EXTRACT TO READ:

● ● ● ● ● ● ●

Plan Rooms That Work for the Next Twenty Years
Aging in place isn't a renovation — it's a layout discipline. Wider paths, lower light switches, no rugs that slip. Plan it now so the home keeps working.
No subscription · 30-day money-back guarantee · Web, iOS & Android
Who this is for: Homeowners over 55 planning to age in place, families helping aging parents, and anyone designing a forever home. Also relevant for caregivers managing the layout of someone else's home.
Most Homes Are Designed for People Who Don't Fall
The standard home assumes able-bodied adults. Doorways at 30 inches, hallways at 36 inches, light switches at 48 inches, no grab bars anywhere. None of this is dangerous when you're 35; some of it becomes life-altering when you're 75.
Aging in place layouts solve for tomorrow. Wider hallways accommodate walkers. Lower light switches mean no reaching from a wheelchair. Furniture placement avoids tight squeezes that lead to falls. None of these changes are ugly — they're just considered.
Plan now. The cost of layout changes is much higher after a fall, recovery, and forced retrofitting. The cost of layout discipline today is essentially zero.
How Room Sketch 3D Solves This
Room Sketch 3D is a floor planner that works on web, iPhone, iPad, and Android. Here's what makes it useful for this specific scenario:
Walking paths sized for assistive devices
Walkers need 36 inches; wheelchairs need 42 inches; turning radius is 60 inches. The plan checks paths against these, not the standard 30-inch minimums.
Furniture height and stability
Beds at 22–26 inches (easier to stand from), sofas with firm cushions, dining chairs with arms. Plan the heights as deliberately as the dimensions.
Bathroom accessibility
Plan curbless showers, grab-bar locations, raised toilet placement. The 3D view confirms maneuvering room before plumber and contractor get involved.
Lighting plan
Aging eyes need 2–4x more light than younger eyes. Plan layered lighting — overhead, task, accent — with switches reachable from the bed and at every entry.
Single-floor living check
If the home has stairs, plan for single-floor living after stair use becomes hard. Bedroom, bathroom, kitchen, and living all on the main floor — the plan reveals whether it's possible.
How to Plan Aging in Place
- 1
Audit current paths and clearances
Walk the home with a tape. Doorways under 32 inches won't accept walkers; hallways under 36 inches won't take wheelchairs. Note the bottlenecks now.
- 2
Plan single-floor living
If possible, locate the primary bedroom, full bathroom, kitchen, and living area on the entry floor. Stairs become harder over time; planning around them earlier is easier than retrofitting later.

● ● ● ● ● ● ●

ACTIONS TO TAKE:
• 1. Quote the aging-in-place page from "How to Plan" to "the bottlenecks now.".
• 2. Extend the aging-in-place page past its last sentence.
Nothing in the data is needed here.

● ● ● ● ● ● ●

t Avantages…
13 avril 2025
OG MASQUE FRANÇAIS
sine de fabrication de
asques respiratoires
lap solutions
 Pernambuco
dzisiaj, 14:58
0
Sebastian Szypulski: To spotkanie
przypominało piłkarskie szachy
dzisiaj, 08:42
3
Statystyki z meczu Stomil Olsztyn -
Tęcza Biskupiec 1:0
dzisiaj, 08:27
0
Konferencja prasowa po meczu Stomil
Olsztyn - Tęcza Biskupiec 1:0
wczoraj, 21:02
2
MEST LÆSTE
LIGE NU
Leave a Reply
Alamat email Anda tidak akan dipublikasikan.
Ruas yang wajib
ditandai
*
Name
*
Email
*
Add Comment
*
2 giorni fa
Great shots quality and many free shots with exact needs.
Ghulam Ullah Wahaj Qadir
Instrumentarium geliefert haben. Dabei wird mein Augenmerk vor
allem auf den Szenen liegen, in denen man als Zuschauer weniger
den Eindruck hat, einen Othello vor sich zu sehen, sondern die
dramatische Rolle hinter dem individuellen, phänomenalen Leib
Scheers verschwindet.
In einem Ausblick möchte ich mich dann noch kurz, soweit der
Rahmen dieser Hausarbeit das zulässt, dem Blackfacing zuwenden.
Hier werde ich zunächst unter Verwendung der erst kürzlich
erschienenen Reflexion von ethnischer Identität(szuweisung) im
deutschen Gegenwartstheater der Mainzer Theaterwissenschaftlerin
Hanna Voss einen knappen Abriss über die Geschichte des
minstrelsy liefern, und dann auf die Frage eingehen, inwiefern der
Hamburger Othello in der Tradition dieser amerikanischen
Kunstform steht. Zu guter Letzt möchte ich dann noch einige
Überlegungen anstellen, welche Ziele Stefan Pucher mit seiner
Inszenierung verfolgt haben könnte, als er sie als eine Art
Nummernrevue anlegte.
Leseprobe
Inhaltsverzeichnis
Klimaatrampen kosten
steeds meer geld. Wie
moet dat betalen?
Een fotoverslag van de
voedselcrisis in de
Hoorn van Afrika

● ● ● ● ● ● ●

YOUR WRITTEN ANSWERS:
• 1.
How to Plan Aging in Place
- 1
Audit current paths and clearances
Walk the home with a tape. Doorways under 32 inches won't accept walkers; hallways under 36 inches won't take wheelchairs. Note the bottlenecks now.

• 2.
- 3
Widen paths in the plan
Where possible, plan furniture placements that leave 36+ inch paths between major pieces. Clear paths from bedroom to bathroom (the most common night-trip route).
- 4
Choose furniture by height and stability
Beds 22–26 inches, sofas firm enough to stand from, dining chairs with arms. Plan these specifically; standard heights vary widely and the wrong choice causes daily friction.
- 5
Plan lighting and switches
Light switches at 36–42 inches (reachable seated). Layered lighting in every room. Motion-activated night lights along the bedroom-to-bathroom path.
- 6
Mark grab-bar and assistive locations
Plan grab-bars in showers, near toilets, and at bedroom transitions. Even if not installed today, the plan tells the contractor where to add backing in the wall for future installation.
Aging in Place Tips
Remove area rugs that slip
Slip-prone rugs cause more falls than any other home feature. Either secure rugs with non-slip pads or remove them. Plan for hard floors with good lighting instead — much safer than rugs.
Curbless shower beats every other bathroom upgrade
The single highest-leverage aging-in-place change is a curbless walk-in shower. No step to trip over, no door to navigate, can be entered with a walker or wheelchair. If you're renovating one room, this is the room.
Plan grab-bar backing during construction
Even if you don't install grab-bars today, install plywood backing in the walls now. Adding backing later requires opening walls; adding it during construction costs almost nothing. Future you will thank current you.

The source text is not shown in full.